---------- Le 07/09/2012 par Stéphanie LEROUGE, A.F.P
Maire de Lutterbach pendant 24 ans, le «citoyen du monde» Roger Winterhalter avait habitué ses administrés à ses incartades poétiques et politiques. Son dernier coup d'éclat -la révélation de son passé au service du FLN en Algérie- a plus de mal à passer.
A 74 ans, l'Alsacien, qui fut maire de Lutterbach, en banlieue de Mulhouse, de 1977 à 2001, a éprouvé le besoin de raconter dans un bref témoignage intitulé «Si c'était à refaire... Une fraternité plus forte que la guerre d'Algérie», comment il s'est mis au service des indépendantistes du Front de libération nationale alors qu'il était appelé en Algérie.
Affecté à Telergma, près de Constantine, Roger Winterhalter affirme avoir volé du matériel et des uniformes, donné des renseignements, modifié l'affectation de soldats infiltrés du FLN.
Il aurait été approché et convaincu de rejoindre les partisans de l'indépendance de l'Algérie par un condisciple «indigène», après lui avoir dit qu'il ne comprenait pas comment il pouvait se «battre contre ses propres frères».
Ces confidences tardives ont fait s'étrangler le général de corps d'armée Georges Pormenté, autorité militaire la plus élevée du Haut-Rhin, qui a écrit au préfet du département pour demander le retrait de la carte du combattant de l'ancien maire.
s'offusque le général dans un courrier révélé par les Dernières Nouvelles d'Alsace la semaine dernière.
Polo sport rouge, crinière blanche et fine chaîne en or autour du cou, Roger Winterhalter, qui reçoit dans son petit appartement de Mulhouse où trône le portrait du «Che», dit ne rien regretter.
«Frères d'armes»
«Je me suis toujours demandé si j'avais bien fait.
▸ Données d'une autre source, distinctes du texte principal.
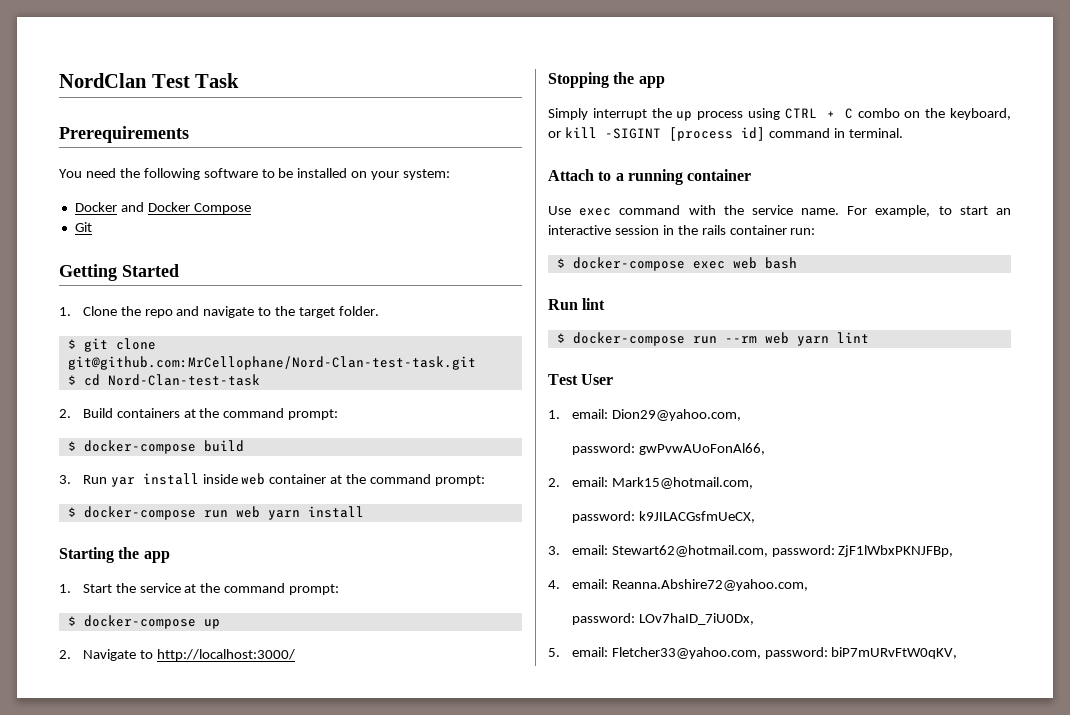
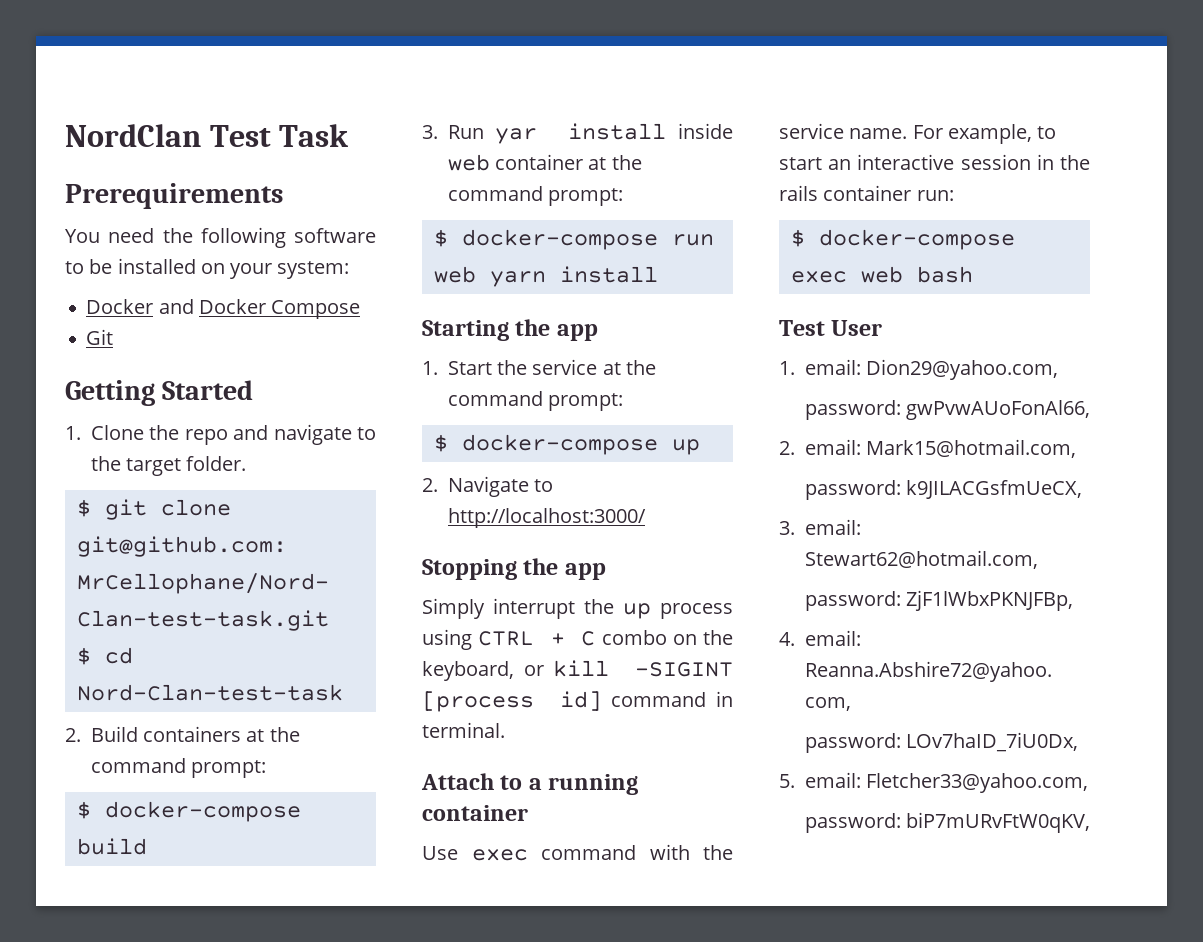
[548,298,606,310] [556,332,869,346] // Run lint // $ docker-compose run --rm web yarn lint -> (973, 274) none
(768, 551) none -> (1038, 559) //
(761, 653) none -> (1089, 783) //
Je pense que je n'ai pas été traître à mes convictions. Je suis avant tout un citoyen du monde», affirme-t-il avec l'accent caractéristique du Sud-Alsace. «Mes parents se disaient français parce que la France c'est liberté, égalité, fraternité. J'avais ancrées en moi ces valeurs qui ne se cachent pas derrière des frontières».
L'ancien expert-comptable se rendra en octobre en Algérie pour rencontrer une fois encore ses «frères d'armes» -une poignée de membres du FLN infiltrés dans son régiment.
Ancien «danseur du samedi soir» amateur de football, Roger Winterhalter se décrit comme un «militant né de la guerre d'Algérie».
Membre du FSU puis des Alternatifs, il a dirigé le bourg de Lutterbach (6.000 habitants), en tentant d'y faire vivre son utopie autogestionnaire, écologiste et pacifiste.
Au titre de ses faits d'arme symboliques, avoir proclamé Lutterbach ville «dénucléarisée», et édifié à deux pas du Monument aux morts de la ville un monument à la Vie «où un forgeron casse des armes et les transforme en fleurs».
Du côté des réalisations concrètes, il a «construit trois immeubles HLM dont les futurs locataires participaient à la construction de leur logement», permis à tous les citoyens de prendre la parole dans les conseils municipaux, ou créé des structures d'insertion par l'économie.
Depuis 2002, Roger Winterhalter anime une structure associative, la Maison de la citoyenneté mondiale à Mulhouse.
Admiré comme un «pionnier, un aiguillon» par certains proches comme le maire d'Ungersheim Jean-Claude Mensch (EELV), l'ancien édile ne fait pas l'unanimité, y compris à gauche.
Un membre de la majorité de droite à Lutterbach le juge «un peu mégalo et parano». Jo Spiegel, président délégué PS de Mulhouse Alsace Agglomération, pointe le «décalage entre ses discours et sa pratique». «C'est un spécialiste du Nicaragua alors que les gens attendent des réponses concrètes à leurs difficultés», persifle-t-il.